October 4, 2014
Maryland

Bohanan calls wind-turbine project ‘dead’; Towers called threat to Pax River’s radar

by Jason Babcock, Staff writer | October 03, 2014 | www.somdnews.com

Del. John Bohanan (D-St. Mary’s) told the St. Mary’s County Chamber of Commerce on Wednesday that he expects the proposed wind turbine project across the Chesapeake Bay in Somerset County is about to die.

The Great Bay Wind Energy Center has been controversial on both sides of the bay. In St. Mary’s, elected officials and others say the turbines would interfere with sophisticated and unique radar testing at Patuxent River Naval Air Station.

Both Rep. Steny Hoyer (D-Md., 5th) and Sen. Barbara Mikulski (D-Md.) have intervened to try to halt the project to allow time to complete a $2 million study by the Massachusetts Institute of Technology on the effect of wind turbines on the Navy base’s ADAMS radar system.

The Maryland General Assembly passed a bill this year to delay the Great Bay project by one year until that study is completed. The developers of the project, Pioneer Green, said that delay would derail the investment. Gov. Martin O’Malley (D), a proponent of clean energy, vetoed that bill.

Speaking at a candidate forum Wednesday, Bohanan said, “Later this week you will hear we’ve been very successful … I believe the project is dead.” Bohanan said he had not shared the latest development with other Southern Maryland lawmakers yet, including his brother-in-law, state Sen. Roy Dyson (D-St. Mary’s, Calvert, Charles).

Dyson, who addressed the wind turbines at the forum before Bohanan spoke, said they were a problem for Pax River. He said the turbines “could threaten, in my opinion, the long-term viability of the base.”

The Great Bay Wind project is waiting for the Federal Aviation Administration to issue a final determination of “no hazard,” which would include the Department of Defense’s formal stance on the project.

Bohanan said Thursday he is “anticipating that the DoD will file a formal objection later this month.”

Mikulski added language to the defense appropriation bill that would prevent the Navy from entering into a curtailment agreement with Pioneer Green until the MIT study is completed.

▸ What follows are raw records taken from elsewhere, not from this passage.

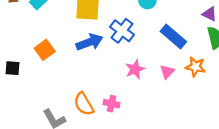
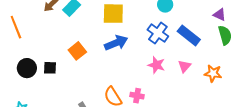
blue cross: (122, 31) -> (158, 33), moved
orange star: (195, 67) -> (213, 73), moved
pink star: (135, 69) -> (156, 65), turned -30

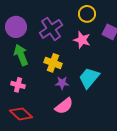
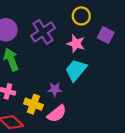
yellow cross: (53, 63) -> (33, 104), moved
cyan trapezoid: (89, 78) -> (76, 70), moved

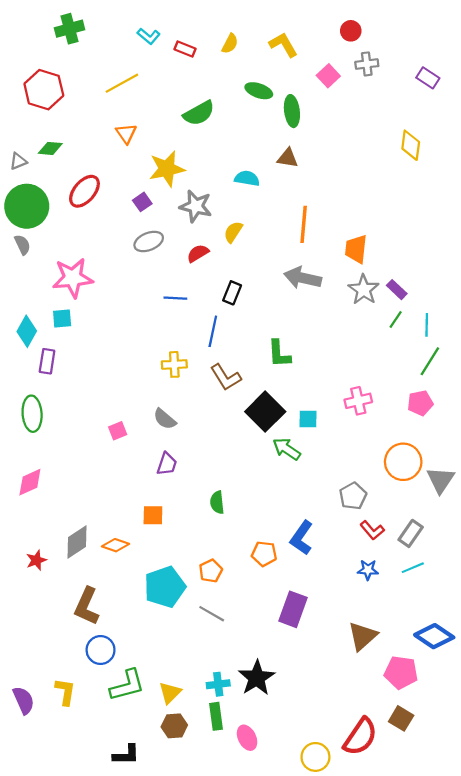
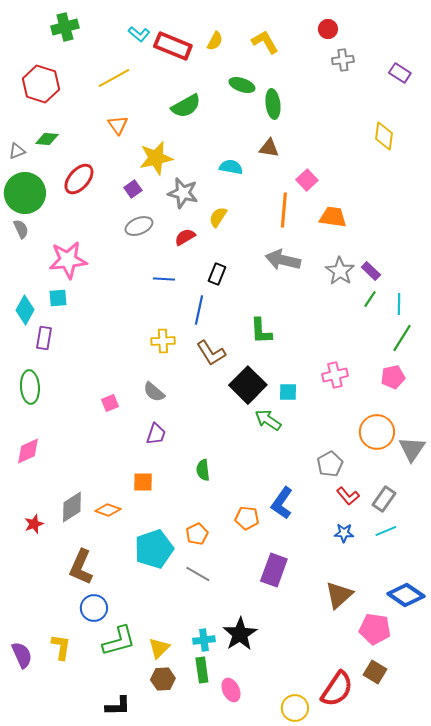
red rectangle: (185, 49) -> (173, 46), size x1.8
pink square: (328, 76) -> (307, 180), moved
orange trapezoid: (356, 249) -> (333, 217), moved, turned 92

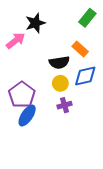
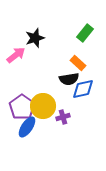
black semicircle: (59, 62) -> (69, 79), moved
yellow circle: (60, 83) -> (43, 106), moved, size x1.6

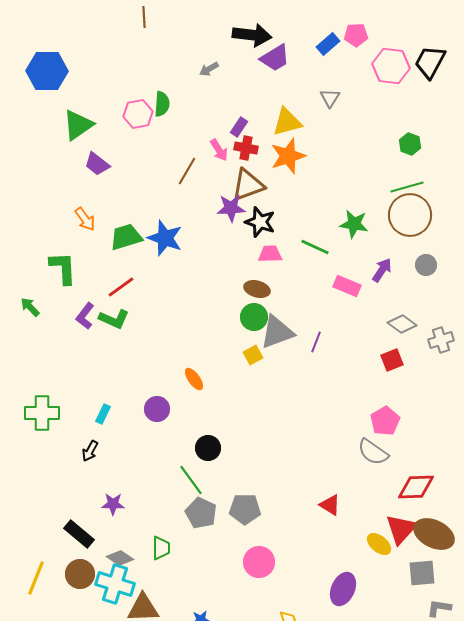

In an email Thursday, Adam Cohen, vice president of Great Bay, said, “We are confident that the FAA will follow the process as required by federal law, and not be affected by the Washington-insider politics that are seeking to block this investment in clean energy and jobs on the Eastern Shore to bring Maryland closer to meeting its renewable energy goals.”

Great Bay wrote to the FAA on Aug. 26, citing its concerns with the defense department’s role in the FAA’s determination. “DoD has communicated to us that they will not engage at this time in any way to finalize the agreement, nor will they commit to any timetable for doing so,” Cohen wrote. Great Bay was working with the Navy on an agreement under which the 25 wind turbines would be turned off when Pax River tests its radar systems. “This development is extremely unfortunate,” Cohen said of the lack of cooperation.

Hoyer and others testified before a Maryland Senate committee in April, saying the turbines would be detrimental to operations and could threaten to move the radar testing elsewhere. “This activity being done is a matter of national security,” Hoyer said then. “Doing it at Pax is not.”

“Great Bay has no choice but to request that FAA now issue Determinations of No Hazard for all the applications, unless DoD timely asserts national security risks created by the Great Bay project which cannot be mitigated,” Cohen wrote.

“Great Bay remains fully committed to the Clearinghouse process, and does not elect to exit the process at this time,” Cohen wrote. “The Clearinghouse process has failed because DoD has refused to comply with its obligations under that process.”

“Even before the governor’s unfortunate veto, Congressman Hoyer began pressing the DoD to be sure all voices were being heard at the Pentagon on this issue,” Bohanan said Thursday. “We have been successful in doing that, and I remain optimistic that this project will be found to be incompatible with national security interests. Congressman Hoyer’s inquiries, as well as Senator Mikulski’s language, I believe, should soon halt any threat to the important work we do out on the ranges at Pax,” he said. Bohanan is a senior adviser to Hoyer.

Delmarvanow.com reported on Wednesday evening that Somerset’s planning commission put a restriction on the wind turbines so that they cannot be louder than 40 decibels at night. The Maryland code puts the nighttime maximum noise level at 55 decibels, the website reported. The commission also voted to keep the maximum height of the towers at 400 feet, much lower than Pioneer Green planned on.

“If they stay under 400 feet, Pax is OK,” Bohanan said Thursday morning.

Earlier this month, the Somerset board also voted to extend the setback lines for the wind turbines. “If this ordinance passes, with these changes, it would make utility-scale wind power virtually impossible,” Paul Harris of Pioneer Green was quoted as saying in the article on delmarvanow.com.